Here’s the in-progress Stan code I’ve been playing with to fit Bayesian structural time series, at least the local level model:

data {                                                                                                
  int<lower=0> T;                                                                                     
  vector[T] y;                                                                                        
}                                                                                                     
transformed data {                                                                                    
  real sd_y;                                                                                          
}                                                                                                     
parameters {                                                                                          
  vector[T] u_err;                                                                                    
  real<lower=0> u_tau;                                                                                
                                                                                                      
  real<lower=0> y_std;                                                                                
  real<lower=0> y_tau;                                                                                
}                                                                                                     
transformed parameters {                                                                              
  vector[T] u;                                                                                        
  real y_err;                                                                                         
                                                                                                      
  u[1] = y[1] + u_tau * u_err[1];                                                                     
  for (t in 2:T) {                                                                                    
    u[t] = u[t-1] + u_tau * u_err[t-1];                                                               
  }                                                                                                   
  y_err = y_tau * y_std;                                                                              
}                                                                                                     
model {                                                                                               
  // priors                                                                                           
  u_err ~ normal(0, 1);                                                                               
  u_tau ~ exponential(1); // divide by sd_?                                                                  
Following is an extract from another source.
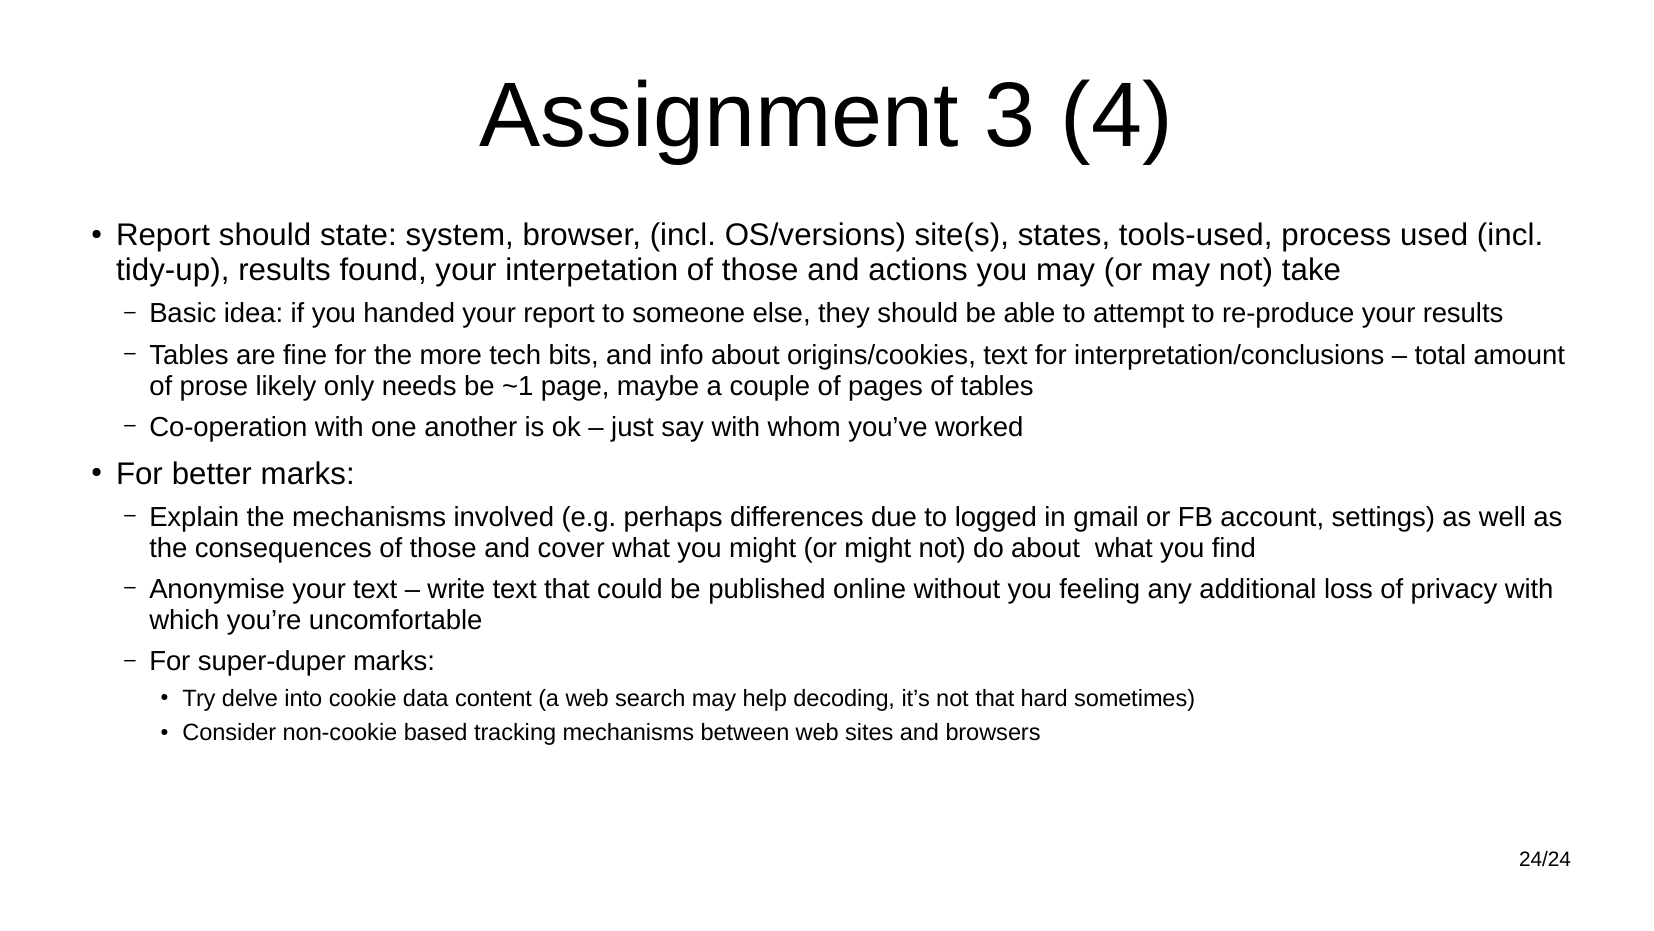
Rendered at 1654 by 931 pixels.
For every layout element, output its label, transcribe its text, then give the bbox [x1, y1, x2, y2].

list Report should state: system, browser, (incl. OS/versions) site(s), states, tools-used, process used (incl. tidy-up), results found, your interpetation of those and actions you may (or may not) take Basic idea: if you handed your report to someone else, they should be able to attempt to re-produce your results Tables are fine for the more tech bits, and info about origins/cookies, text for interpretation/conclusions – total amount of prose likely only needs be ~1 page, maybe a couple of pages of tables Co-operation with one another is ok – just say with whom you’ve worked For better marks: Explain the mechanisms involved (e.g. perhaps differences due to logged in gmail or FB account, settings) as well as the consequences of those and cover what you might (or might not) do about what you find Anonymise your text – write text that could be published online without you feeling any additional loss of privacy with which you’re uncomfortable For super-duper marks: Try delve into cookie data content (a web search may help decoding, it’s not that hard sometimes) Consider non-cookie based tracking mechanisms between web sites and browsers [82, 217, 1571, 758]
title Assignment 3 (4) [82, 37, 1571, 193]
  y_std ~ normal(0, 1);                                                                               
  y_tau ~ exponential(1 / sd_y);                                                                      
                                                                                                      
  // likelihood                                                                                       
  y ~ normal(u, y_err);                                                                               
}                                                                                                     
generated quantities {                                                                                
  vector[T] y_pred;                                                                                   
  for (t in 1:T)                                                                                      
    y_pred[t] = normal_rng(u[t], y_err);                                                              
}  

In my opinion, the above model is still missing a reasonable default scaling for the level, u_tau. I’d appreciate some thoughts here, if anybody has them. Thanks.